The usual form of attack will be tossing marbles, which Mickey collects as he goes--when you run out, it's down to stomping or avoiding until you find more.
Mickey walks quite slow, but builds up some speed if he keeps going--but generally you won't be going fast. Precise jumping will be part of the battle, but you must land perfect. Like with attacking enemies, this can be tricky. A lot of these cartoony games often suffer from a common problem--control. Sometimes collision is iffy and you may miss a crucial jump. You have 5 ''hits'' to start, shown by Mickey's gloved hand in the upper left corner. Unfortunately, a lot of the times you die will be due to falling in pits, which contributes to the lowered score.
Once you get used to the control, Mickey is fun to use, but the awkwardness at first may leave some frustrated at getting their butt kicked on a game starring Mickey Mouse!
Also, there are a number of sections where you will likely die a LOT--usually by falling into pits/off the screen. Pits are the bane of a platform lover, but they were all the rage back then. We hate them and hope to never see them again, but in here I'm not too surprised to see them.
However, it just takes some learning to overcome, and it won't take that much effort to get to the cool bosses!
It's a CD game! It damn well BETTER have good audio!
The soundtrack is a remixed version of the cartridge music, and sounds great, sets the moods, and heightens at the right times. Nothing overly intense, save for the boss music. It can be quite memorable, with the Mad Doctor level's themes in particular.
Mickey himself chimes in with voice samples now and then.
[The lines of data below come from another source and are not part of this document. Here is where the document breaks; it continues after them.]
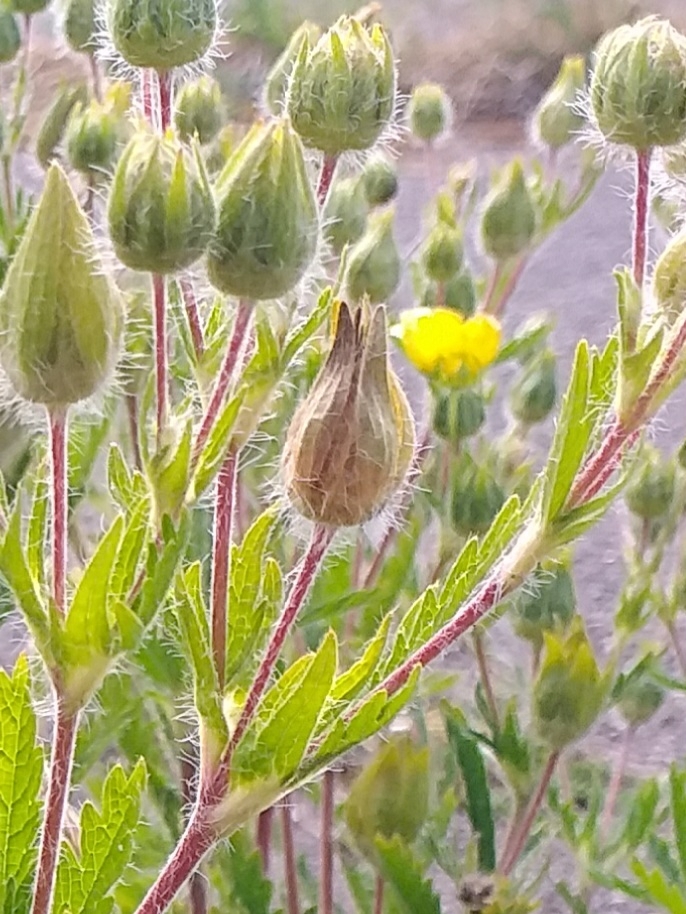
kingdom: Plantae
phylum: Tracheophyta
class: Magnoliopsida
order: Rosales
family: Rosaceae
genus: Potentilla
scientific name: Potentilla recta
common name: Sulphur cinquefoil
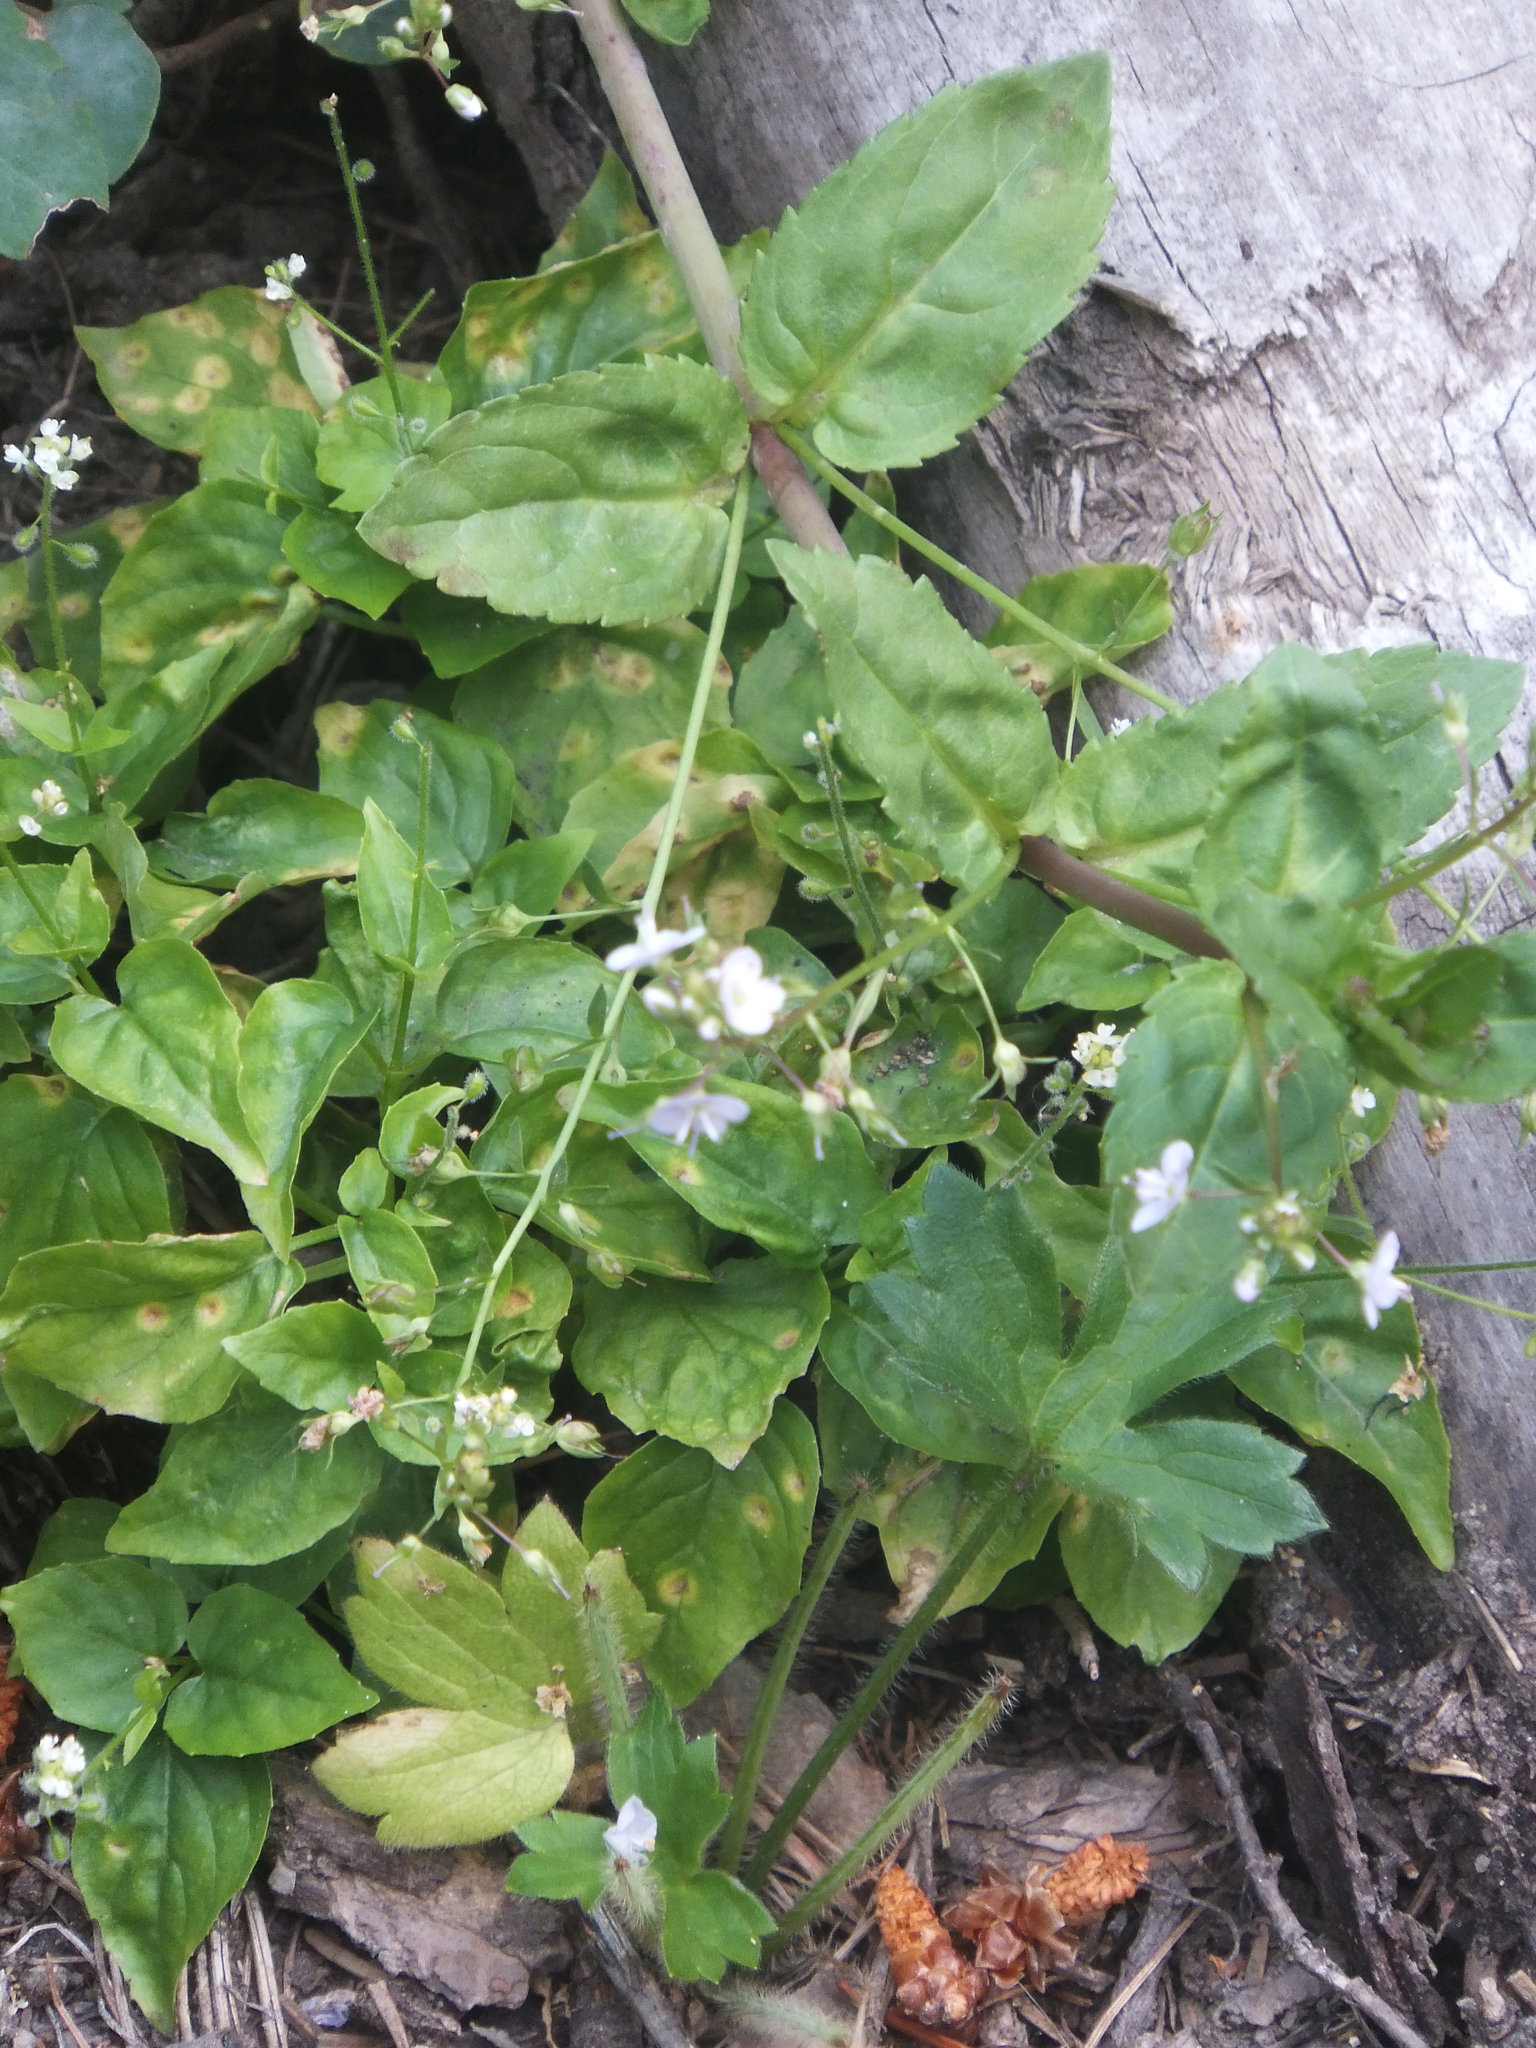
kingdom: Plantae
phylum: Tracheophyta
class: Magnoliopsida
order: Lamiales
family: Plantaginaceae
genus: Veronica
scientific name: Veronica anagallis-aquatica
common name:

A few words here and there, as well as introducing the level. More samples are included than in the cartridge games.
The game is fun to play, but with not that many secrets, is only worth replaying just for checking out the levels again and improving your own skills. There IS a secret level, which you can find by looking thoroughly. However, it's a shame more wasn't done with the CD format, such as adding an entirely brand new level based on any Mickey cartoon. There is an additional boss battle on this version, though.
The game has its flaws, but overall is a great, fun-filled adventure for anyone, not just Mickey fans. Younger gamers may find it too difficult--but there is a level select code for the lazy. Another great platformer for the Sega CD to join that worm and hedgehog!